What you need to do = Please copy the data below exactly; none of the pictures in it belong in the copy.

>>

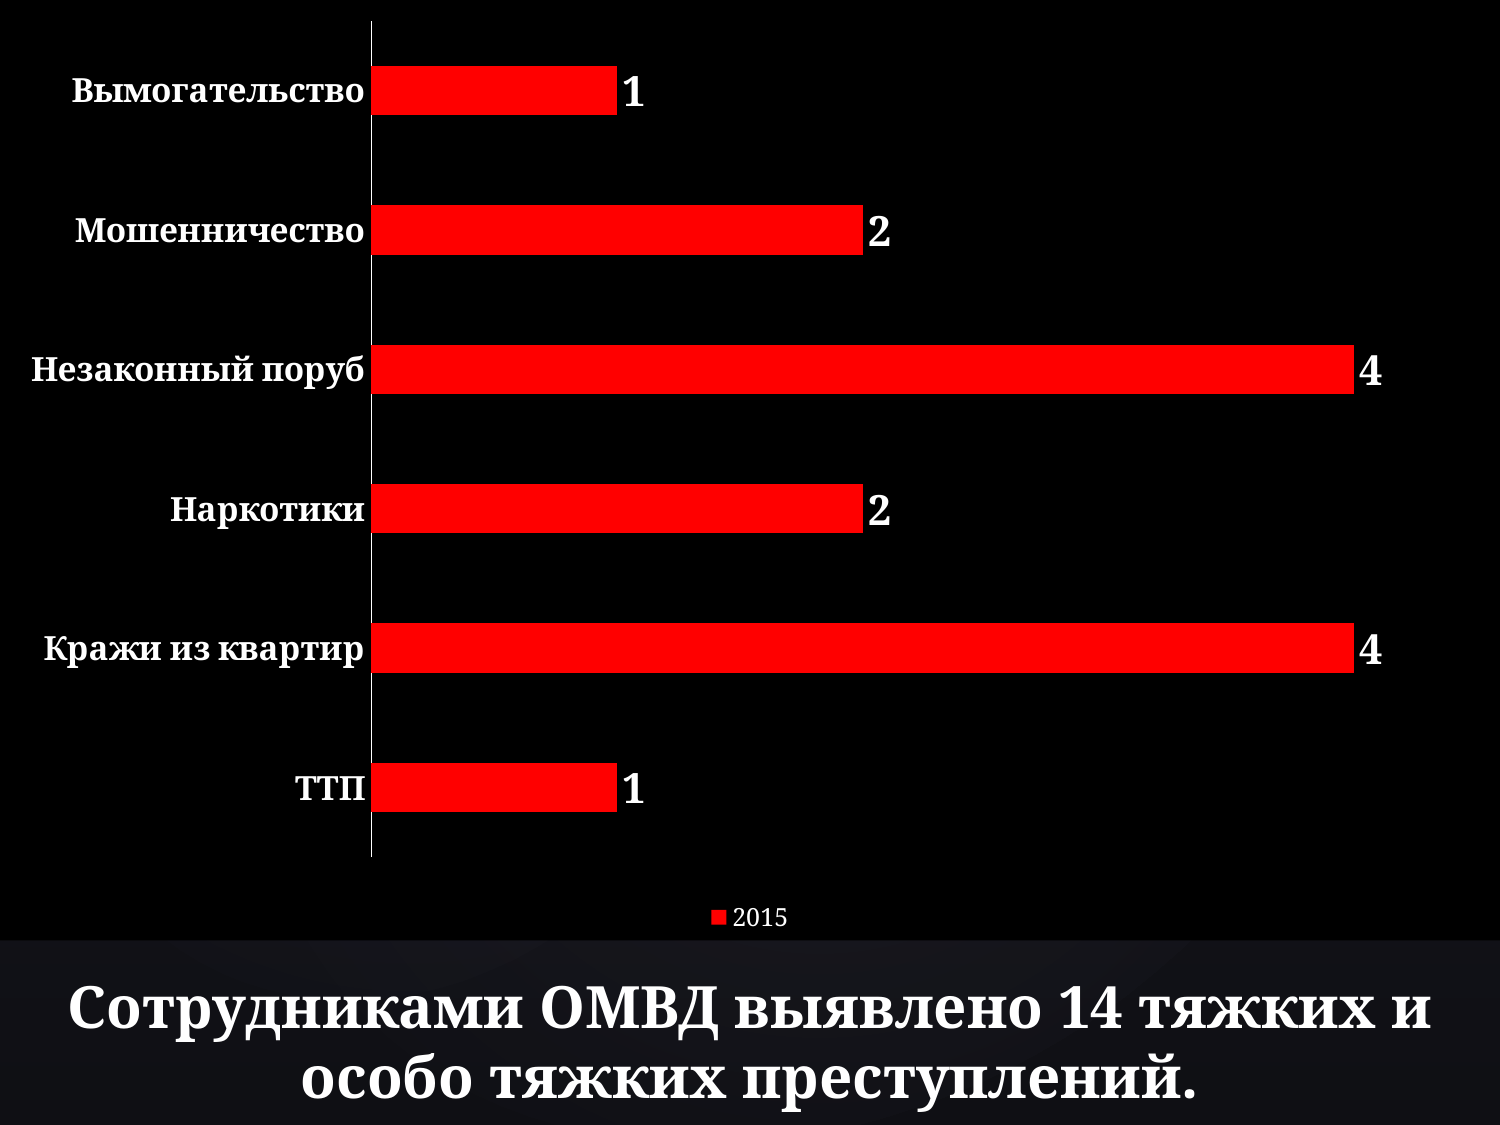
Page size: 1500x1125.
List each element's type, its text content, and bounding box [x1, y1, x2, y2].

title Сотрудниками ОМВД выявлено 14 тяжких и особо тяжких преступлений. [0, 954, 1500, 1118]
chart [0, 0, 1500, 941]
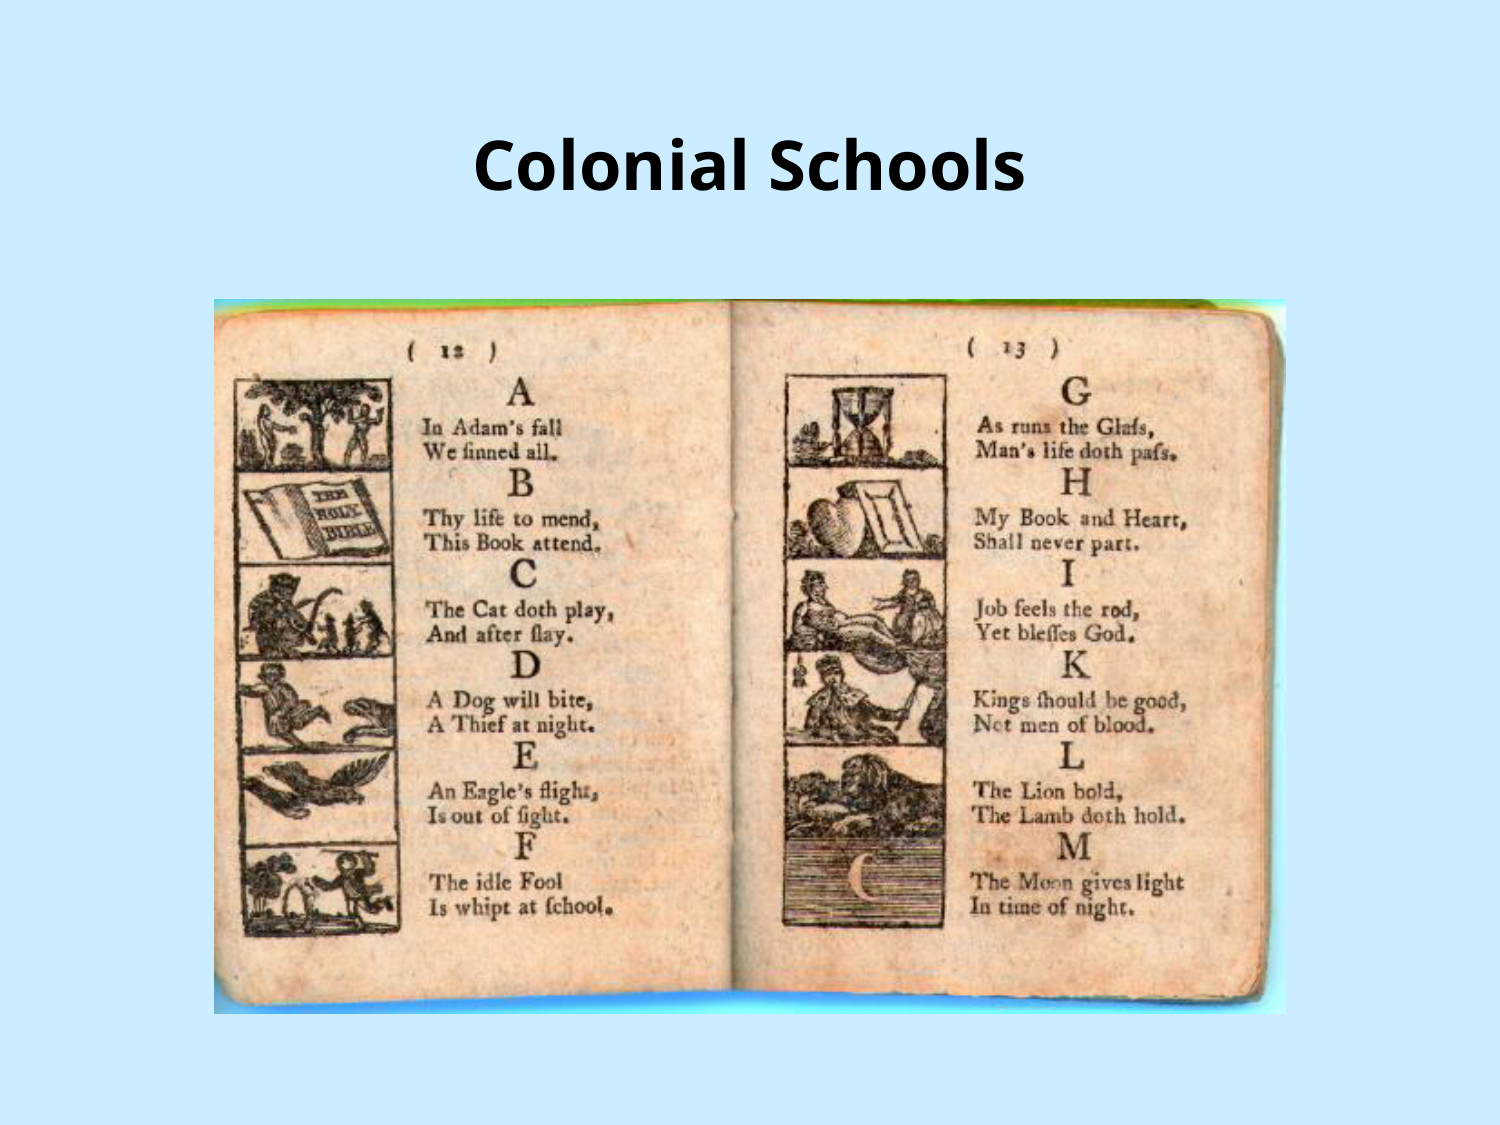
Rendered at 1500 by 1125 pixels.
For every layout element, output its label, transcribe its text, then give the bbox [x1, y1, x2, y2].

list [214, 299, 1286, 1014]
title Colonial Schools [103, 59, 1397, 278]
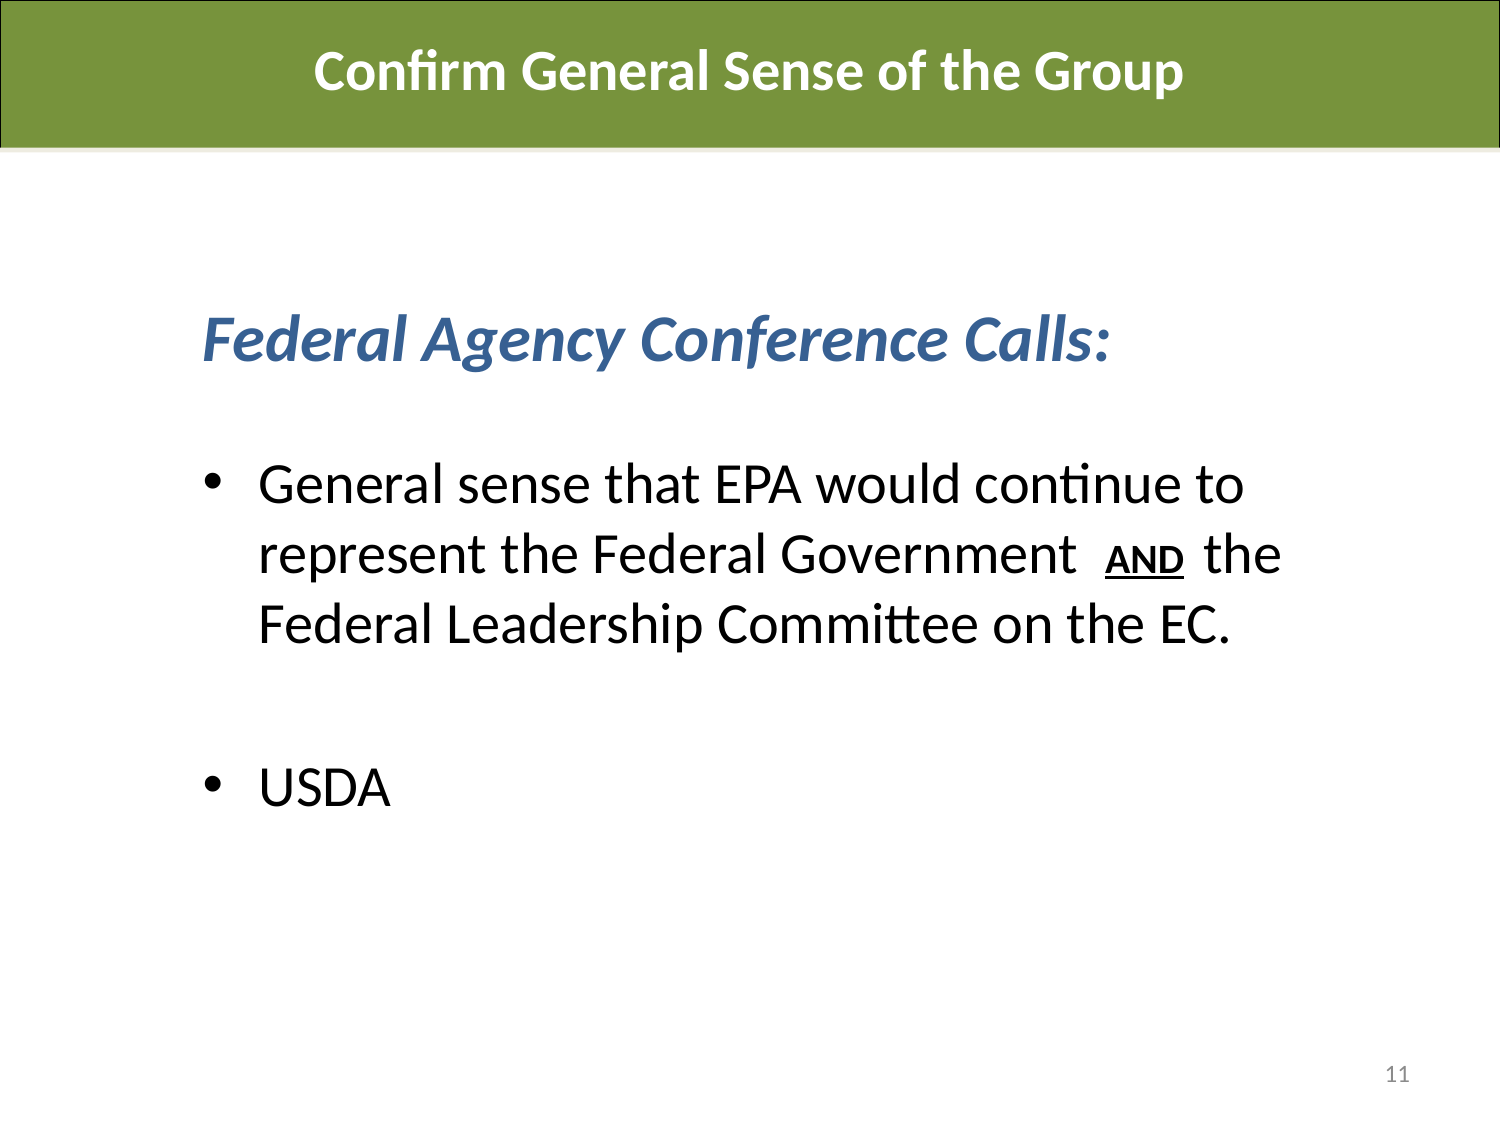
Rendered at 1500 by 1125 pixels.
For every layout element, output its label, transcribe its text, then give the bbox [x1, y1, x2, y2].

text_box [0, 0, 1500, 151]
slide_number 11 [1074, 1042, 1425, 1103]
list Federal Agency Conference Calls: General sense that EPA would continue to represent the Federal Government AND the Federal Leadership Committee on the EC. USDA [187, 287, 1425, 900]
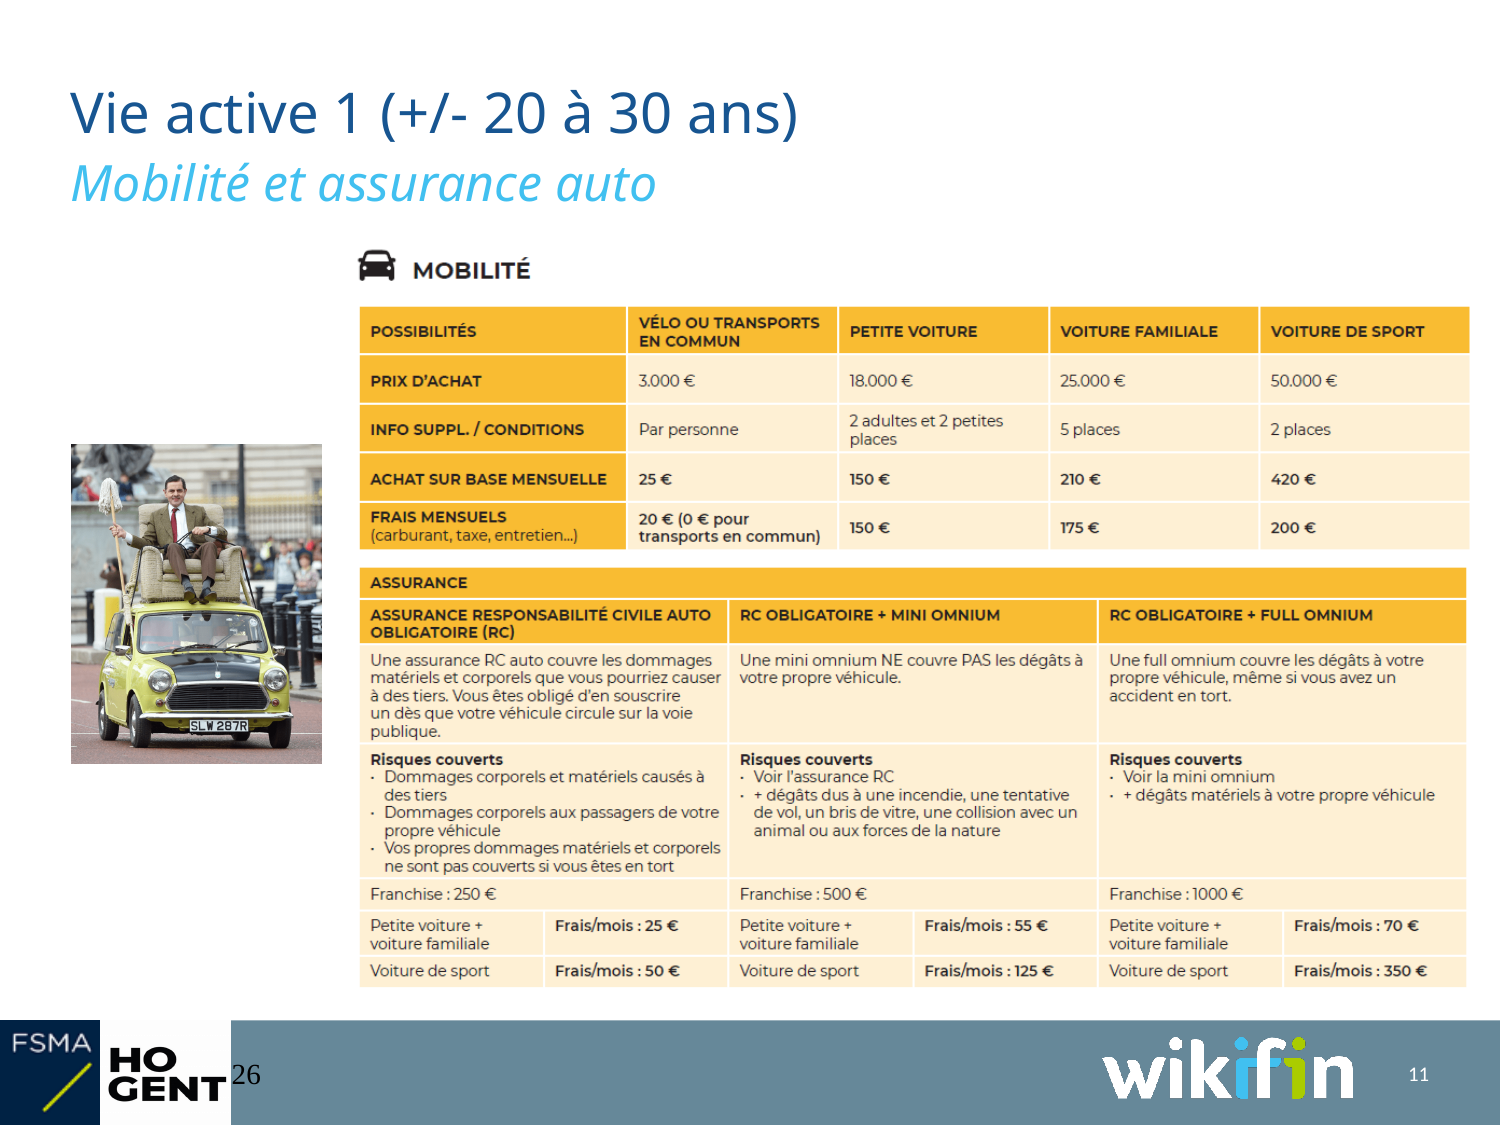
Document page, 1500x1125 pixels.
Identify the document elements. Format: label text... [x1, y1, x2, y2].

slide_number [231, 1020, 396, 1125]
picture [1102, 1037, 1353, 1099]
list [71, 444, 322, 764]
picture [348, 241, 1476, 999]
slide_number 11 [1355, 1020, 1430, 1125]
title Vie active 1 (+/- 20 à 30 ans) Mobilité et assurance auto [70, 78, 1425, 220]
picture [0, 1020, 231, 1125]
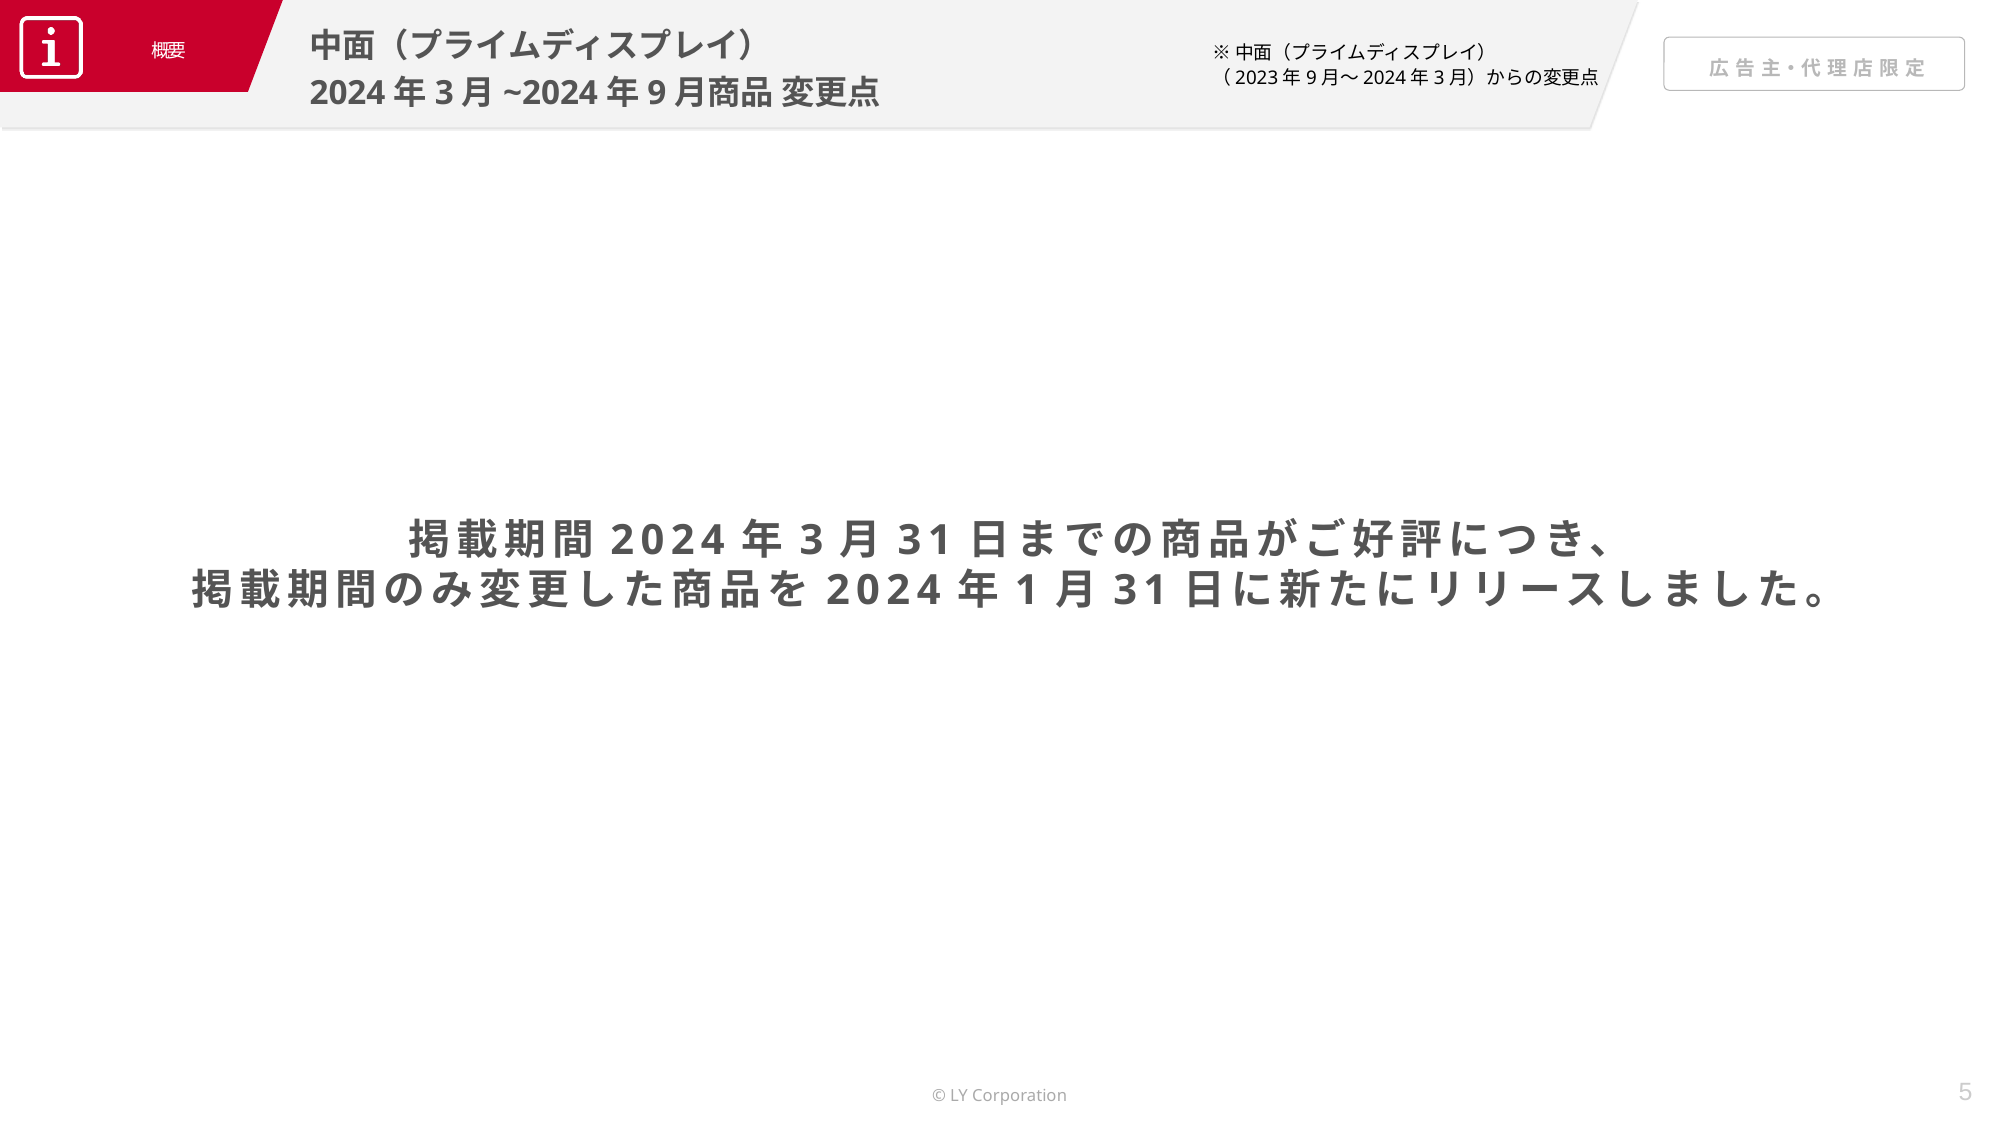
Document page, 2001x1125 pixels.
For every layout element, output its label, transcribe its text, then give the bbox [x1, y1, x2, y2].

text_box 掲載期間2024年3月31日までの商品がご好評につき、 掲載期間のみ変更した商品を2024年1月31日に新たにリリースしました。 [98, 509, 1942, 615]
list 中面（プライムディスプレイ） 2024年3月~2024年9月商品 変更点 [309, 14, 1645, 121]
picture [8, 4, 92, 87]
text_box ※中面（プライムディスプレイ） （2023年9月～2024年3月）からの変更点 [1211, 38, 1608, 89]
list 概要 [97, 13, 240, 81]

<<

Result of the exercise =
Page size: 1500x1125.
List each element's type, its text content, and bounding box [x1, y1, x2, y2].

title Сотрудниками ОМВД выявлено 14 тяжких и особо тяжких преступлений. [0, 954, 1500, 1118]
chart [0, 0, 1500, 941]
Rendered at 1500 by 1125 pixels.
For every layout element, output its label, transcribe its text, then give the bbox [x1, y1, x2, y2].

list [214, 299, 1286, 1014]
title Colonial Schools [103, 59, 1397, 278]
Rendered at 1500 by 1125 pixels.
For every layout element, output its label, transcribe its text, then give the bbox [x1, y1, x2, y2].

text_box [0, 0, 1500, 151]
slide_number 11 [1074, 1042, 1425, 1103]
list Federal Agency Conference Calls: General sense that EPA would continue to represent the Federal Government AND the Federal Leadership Committee on the EC. USDA [187, 287, 1425, 900]
Document page, 1500x1125 pixels.
Identify the document elements. Format: label text... [x1, y1, x2, y2].

slide_number [231, 1020, 396, 1125]
picture [1102, 1037, 1353, 1099]
list [71, 444, 322, 764]
picture [348, 241, 1476, 999]
slide_number 11 [1355, 1020, 1430, 1125]
title Vie active 1 (+/- 20 à 30 ans) Mobilité et assurance auto [70, 78, 1425, 220]
picture [0, 1020, 231, 1125]
Document page, 2001x1125 pixels.
For every layout element, output its label, transcribe its text, then give the bbox [x1, y1, x2, y2].

text_box 掲載期間2024年3月31日までの商品がご好評につき、 掲載期間のみ変更した商品を2024年1月31日に新たにリリースしました。 [98, 509, 1942, 615]
list 中面（プライムディスプレイ） 2024年3月~2024年9月商品 変更点 [309, 14, 1645, 121]
picture [8, 4, 92, 87]
text_box ※中面（プライムディスプレイ） （2023年9月～2024年3月）からの変更点 [1211, 38, 1608, 89]
list 概要 [97, 13, 240, 81]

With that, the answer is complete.